On 16 September, Federal Environment Minister Sussan Ley approved the extension of Whitehaven Coal’s Vickery Mine, in what has been called ‘a slap in the face’ by climate activists. The decision comes just a few months after the federal court ruled Ms. Ley had a duty of care to protect young people from the climate crisis.
A group of eight students from the now famous ‘Sharma case’ filed a class action lawsuit against Ms. Ley over the Vickery extension. While the court did not grant an injunction, it ruled the minister had a duty of care to not act in a way that would cause harm to young people.
This decision was globally lauded as ‘amazing’ and was expected to have significant consequences. Ms. Ley has now done her best to disabuse the public of such hopes.
The Whitehaven Extension project would construct an open-cut coalmine near Gunnedah, and is projected to extract 168 million tonnes of coal over a twenty-five-year period.
Whitehaven Coal has claimed the mine would generate 950 jobs and deliver $1.2 billion in economic benefit to NSW. It has also stated the coal produced by the mine would help lower greenhouse gas emissions.
The decision to approve the mine expansion has been widely condemned as a ‘betrayal’. “In approving the mine, Minister Ley has turned her back on the federal court, the international scientific consensus on climate change, and the children and young people of Australia,” said one of the students involved in the Sharma case.
This is the second coal mining project Ms. Ley has approved in the past two weeks. The other was an expansion for a coal mine near Wollongong in early September.
In a statement of reasons, Ley wrote that she found the project unlikely to lead to an increase in global average surface temperatures. The same justification was given in approving the Wollongong mine.
This kind of reasoning misses the broader point, and continues the government’s pattern of wilful ignorance of the urgent need to switch to renewables. Every coal mining project the government approves perpetuates our reliance on coal and ignores Australia’s duty to make a large-scale policy shift in the direction of sustainability.

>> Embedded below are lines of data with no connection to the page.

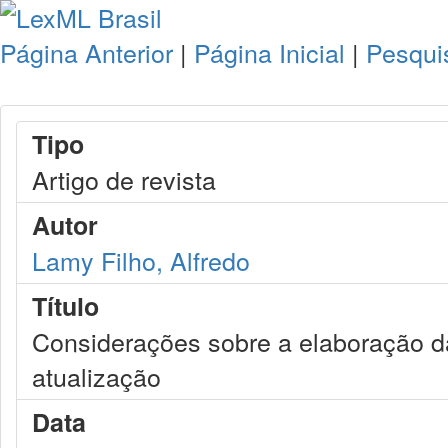
Página Anterior
|
Página Inicial
|
Pesqui
Tipo
Artigo de revista
Autor
Lamy Filho, Alfredo
Título
Considerações sobre a elaboração da
atualização
Data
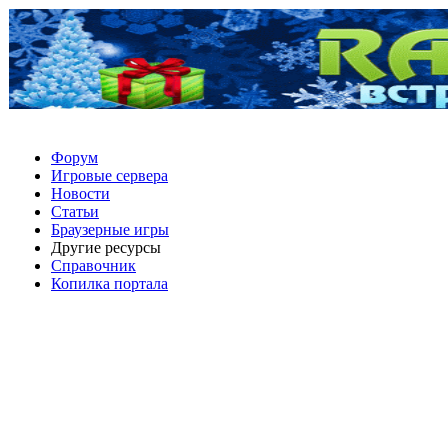
Форум
Игровые сервера
Новости
Статьи
Браузерные игры
Другие ресурсы
Справочник
Копилка портала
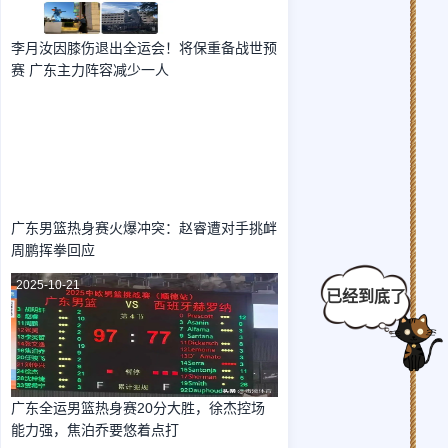
李月汝因膝伤退出全运会！将保重备战世预
赛 广东主力阵容减少一人
2025-10-21
广东男篮热身赛火爆冲突：赵睿遭对手挑衅
周鹏挥拳回应
2025-10-21
广东全运男篮热身赛20分大胜，徐杰控场
能力强，焦泊乔要悠着点打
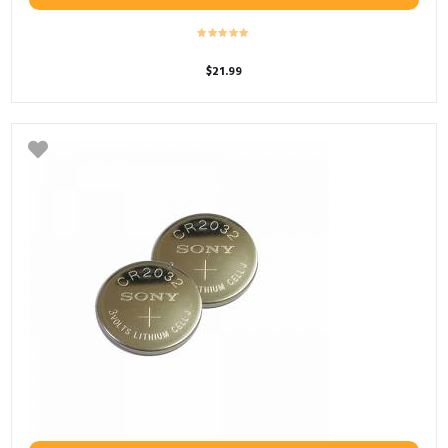
$
21.99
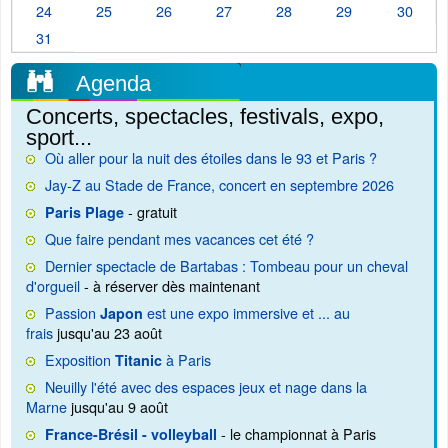
24
25
26
27
28
29
30
31
Agenda
Concerts, spectacles, festivals, expo,
sport...
Où aller pour la nuit des étoiles dans le 93 et Paris ?
Jay-Z au Stade de France, concert en septembre 2026
- gratuit
Paris Plage
Que faire pendant mes vacances cet été ?
Dernier spectacle de Bartabas : Tombeau pour un cheval
d'orgueil
- à réserver dès maintenant
Passion
est une expo immersive et ... au
Japon
frais
jusqu'au 23 août
Exposition
à Paris
Titanic
Neuilly l'été avec des espaces jeux et nage dans la
Marne
jusqu'au 9 août
- le championnat à Paris
France-Brésil - volleyball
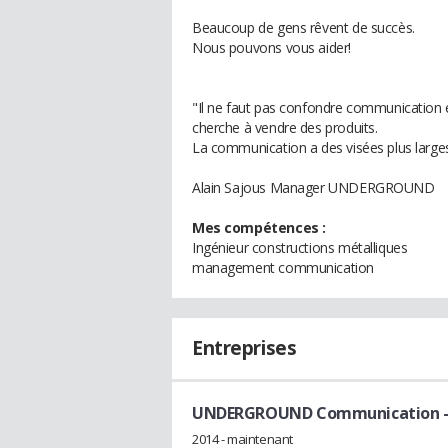
Beaucoup de gens rêvent de succès.
Nous pouvons vous aider!
"Il ne faut pas confondre communication 
cherche à vendre des produits.
La communication a des visées plus larges.
Alain Sajous Manager UNDERGROUND
Mes compétences :
Ingénieur constructions métalliques
management communication
Entreprises
UNDERGROUND Communication
2014 - maintenant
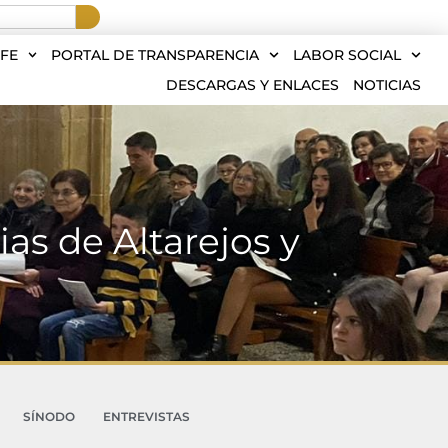
FE
PORTAL DE TRANSPARENCIA
LABOR SOCIAL
DESCARGAS Y ENLACES
NOTICIAS
ias de Altarejos y
SÍNODO
ENTREVISTAS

Many have pointed to the upcoming Glasgow Summit where Australia will be under further pressure to announce tougher emissions reduction targets. The decision to expand coal mining seems even more bizarre in such a context.
These concerns have also been reflected in speeches submitted for the Raise Our Voice in Parliament campaign. The initiative will have forty federal MPs from across the political spectrum giving up a speaking slot in October to deliver chosen speeches by young people on their vision of Australia’s future. Climate change has featured prominently in many submissions.
This new initiative is fantastic news, but the Whitehaven decision sends mixed messages.
Young people have already been campaigning for more climate change reform for years. There have been tens of protests, petitions and now even a court case. With the Environment Minister’s approval of mining projects left and right even after legal intervention, how can young people trust that the government will actually act on anything they bring to parliament?